Exercise aim: Could you transcribe the whole listing, keeping every line exactly the same?

Provided records:
┏━━

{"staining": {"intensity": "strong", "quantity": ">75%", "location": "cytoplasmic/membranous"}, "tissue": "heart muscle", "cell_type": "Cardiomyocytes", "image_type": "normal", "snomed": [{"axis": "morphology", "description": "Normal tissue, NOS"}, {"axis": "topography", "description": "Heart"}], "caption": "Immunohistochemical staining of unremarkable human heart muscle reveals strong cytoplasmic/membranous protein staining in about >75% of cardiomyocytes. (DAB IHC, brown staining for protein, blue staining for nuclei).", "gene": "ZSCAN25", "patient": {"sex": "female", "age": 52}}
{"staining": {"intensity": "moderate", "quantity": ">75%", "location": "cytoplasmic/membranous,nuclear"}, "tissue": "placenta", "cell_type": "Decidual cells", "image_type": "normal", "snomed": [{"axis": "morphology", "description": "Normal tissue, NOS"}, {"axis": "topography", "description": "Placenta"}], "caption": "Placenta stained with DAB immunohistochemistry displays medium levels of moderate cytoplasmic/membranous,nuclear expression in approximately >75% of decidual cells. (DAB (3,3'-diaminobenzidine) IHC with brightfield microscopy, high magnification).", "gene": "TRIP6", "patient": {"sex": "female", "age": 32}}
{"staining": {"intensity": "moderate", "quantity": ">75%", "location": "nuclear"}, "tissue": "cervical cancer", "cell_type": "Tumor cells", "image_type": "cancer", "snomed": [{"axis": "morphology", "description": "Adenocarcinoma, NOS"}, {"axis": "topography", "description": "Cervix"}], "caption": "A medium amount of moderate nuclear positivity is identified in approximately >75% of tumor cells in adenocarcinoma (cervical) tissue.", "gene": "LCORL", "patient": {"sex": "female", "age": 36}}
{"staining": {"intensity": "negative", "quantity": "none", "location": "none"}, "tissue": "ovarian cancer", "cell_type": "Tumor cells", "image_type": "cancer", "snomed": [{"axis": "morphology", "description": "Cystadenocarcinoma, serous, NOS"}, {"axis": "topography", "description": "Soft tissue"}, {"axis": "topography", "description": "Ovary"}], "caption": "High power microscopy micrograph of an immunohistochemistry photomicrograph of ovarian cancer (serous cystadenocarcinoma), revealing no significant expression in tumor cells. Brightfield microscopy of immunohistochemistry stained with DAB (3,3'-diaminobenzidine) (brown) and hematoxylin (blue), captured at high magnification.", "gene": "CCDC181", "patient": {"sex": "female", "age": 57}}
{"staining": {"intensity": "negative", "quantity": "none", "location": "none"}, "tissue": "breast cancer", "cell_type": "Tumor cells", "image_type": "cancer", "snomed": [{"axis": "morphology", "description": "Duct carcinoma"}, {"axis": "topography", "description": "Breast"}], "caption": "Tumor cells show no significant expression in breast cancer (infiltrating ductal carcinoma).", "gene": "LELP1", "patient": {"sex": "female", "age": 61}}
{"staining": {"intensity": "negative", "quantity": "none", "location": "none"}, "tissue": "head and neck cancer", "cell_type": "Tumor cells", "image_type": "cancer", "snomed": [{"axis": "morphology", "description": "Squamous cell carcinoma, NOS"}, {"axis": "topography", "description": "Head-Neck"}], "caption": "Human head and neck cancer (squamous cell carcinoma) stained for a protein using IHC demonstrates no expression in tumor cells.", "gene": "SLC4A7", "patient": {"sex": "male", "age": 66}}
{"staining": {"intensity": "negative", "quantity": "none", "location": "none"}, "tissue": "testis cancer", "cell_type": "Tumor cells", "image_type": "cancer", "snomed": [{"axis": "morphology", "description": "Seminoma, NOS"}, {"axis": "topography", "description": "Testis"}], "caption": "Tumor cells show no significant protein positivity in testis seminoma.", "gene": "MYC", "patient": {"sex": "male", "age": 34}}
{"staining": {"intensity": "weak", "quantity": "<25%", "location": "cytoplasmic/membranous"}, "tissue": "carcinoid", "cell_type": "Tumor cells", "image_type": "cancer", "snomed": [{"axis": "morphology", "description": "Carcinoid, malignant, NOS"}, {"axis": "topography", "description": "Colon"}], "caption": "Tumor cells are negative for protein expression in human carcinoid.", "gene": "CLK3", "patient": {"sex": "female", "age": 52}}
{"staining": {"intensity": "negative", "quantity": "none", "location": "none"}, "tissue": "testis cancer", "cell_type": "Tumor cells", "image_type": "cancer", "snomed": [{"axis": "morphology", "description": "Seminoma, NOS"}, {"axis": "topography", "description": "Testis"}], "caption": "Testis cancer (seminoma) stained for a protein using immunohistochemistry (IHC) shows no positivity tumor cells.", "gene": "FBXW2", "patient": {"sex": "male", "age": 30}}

┗━━

Answer to this task:
{"staining": {"intensity": "strong", "quantity": ">75%", "location": "cytoplasmic/membranous"}, "tissue": "heart muscle", "cell_type": "Cardiomyocytes", "image_type": "normal", "snomed": [{"axis": "morphology", "description": "Normal tissue, NOS"}, {"axis": "topography", "description": "Heart"}], "caption": "Immunohistochemical staining of unremarkable human heart muscle reveals strong cytoplasmic/membranous protein staining in about >75% of cardiomyocytes. (DAB IHC, brown staining for protein, blue staining for nuclei).", "gene": "ZSCAN25", "patient": {"sex": "female", "age": 52}}
{"staining": {"intensity": "moderate", "quantity": ">75%", "location": "cytoplasmic/membranous,nuclear"}, "tissue": "placenta", "cell_type": "Decidual cells", "image_type": "normal", "snomed": [{"axis": "morphology", "description": "Normal tissue, NOS"}, {"axis": "topography", "description": "Placenta"}], "caption": "Placenta stained with DAB immunohistochemistry displays medium levels of moderate cytoplasmic/membranous,nuclear expression in approximately >75% of decidual cells. (DAB (3,3'-diaminobenzidine) IHC with brightfield microscopy, high magnification).", "gene": "TRIP6", "patient": {"sex": "female", "age": 32}}
{"staining": {"intensity": "moderate", "quantity": ">75%", "location": "nuclear"}, "tissue": "cervical cancer", "cell_type": "Tumor cells", "image_type": "cancer", "snomed": [{"axis": "morphology", "description": "Adenocarcinoma, NOS"}, {"axis": "topography", "description": "Cervix"}], "caption": "A medium amount of moderate nuclear positivity is identified in approximately >75% of tumor cells in adenocarcinoma (cervical) tissue.", "gene": "LCORL", "patient": {"sex": "female", "age": 36}}
{"staining": {"intensity": "negative", "quantity": "none", "location": "none"}, "tissue": "ovarian cancer", "cell_type": "Tumor cells", "image_type": "cancer", "snomed": [{"axis": "morphology", "description": "Cystadenocarcinoma, serous, NOS"}, {"axis": "topography", "description": "Soft tissue"}, {"axis": "topography", "description": "Ovary"}], "caption": "High power microscopy micrograph of an immunohistochemistry photomicrograph of ovarian cancer (serous cystadenocarcinoma), revealing no significant expression in tumor cells. Brightfield microscopy of immunohistochemistry stained with DAB (3,3'-diaminobenzidine) (brown) and hematoxylin (blue), captured at high magnification.", "gene": "CCDC181", "patient": {"sex": "female", "age": 57}}
{"staining": {"intensity": "negative", "quantity": "none", "location": "none"}, "tissue": "breast cancer", "cell_type": "Tumor cells", "image_type": "cancer", "snomed": [{"axis": "morphology", "description": "Duct carcinoma"}, {"axis": "topography", "description": "Breast"}], "caption": "Tumor cells show no significant expression in breast cancer (infiltrating ductal carcinoma).", "gene": "LELP1", "patient": {"sex": "female", "age": 61}}
{"staining": {"intensity": "negative", "quantity": "none", "location": "none"}, "tissue": "head and neck cancer", "cell_type": "Tumor cells", "image_type": "cancer", "snomed": [{"axis": "morphology", "description": "Squamous cell carcinoma, NOS"}, {"axis": "topography", "description": "Head-Neck"}], "caption": "Human head and neck cancer (squamous cell carcinoma) stained for a protein using IHC demonstrates no expression in tumor cells.", "gene": "SLC4A7", "patient": {"sex": "male", "age": 66}}
{"staining": {"intensity": "negative", "quantity": "none", "location": "none"}, "tissue": "testis cancer", "cell_type": "Tumor cells", "image_type": "cancer", "snomed": [{"axis": "morphology", "description": "Seminoma, NOS"}, {"axis": "topography", "description": "Testis"}], "caption": "Tumor cells show no significant protein positivity in testis seminoma.", "gene": "MYC", "patient": {"sex": "male", "age": 34}}
{"staining": {"intensity": "weak", "quantity": "<25%", "location": "cytoplasmic/membranous"}, "tissue": "carcinoid", "cell_type": "Tumor cells", "image_type": "cancer", "snomed": [{"axis": "morphology", "description": "Carcinoid, malignant, NOS"}, {"axis": "topography", "description": "Colon"}], "caption": "Tumor cells are negative for protein expression in human carcinoid.", "gene": "CLK3", "patient": {"sex": "female", "age": 52}}
{"staining": {"intensity": "negative", "quantity": "none", "location": "none"}, "tissue": "testis cancer", "cell_type": "Tumor cells", "image_type": "cancer", "snomed": [{"axis": "morphology", "description": "Seminoma, NOS"}, {"axis": "topography", "description": "Testis"}], "caption": "Testis cancer (seminoma) stained for a protein using immunohistochemistry (IHC) shows no positivity tumor cells.", "gene": "FBXW2", "patient": {"sex": "male", "age": 30}}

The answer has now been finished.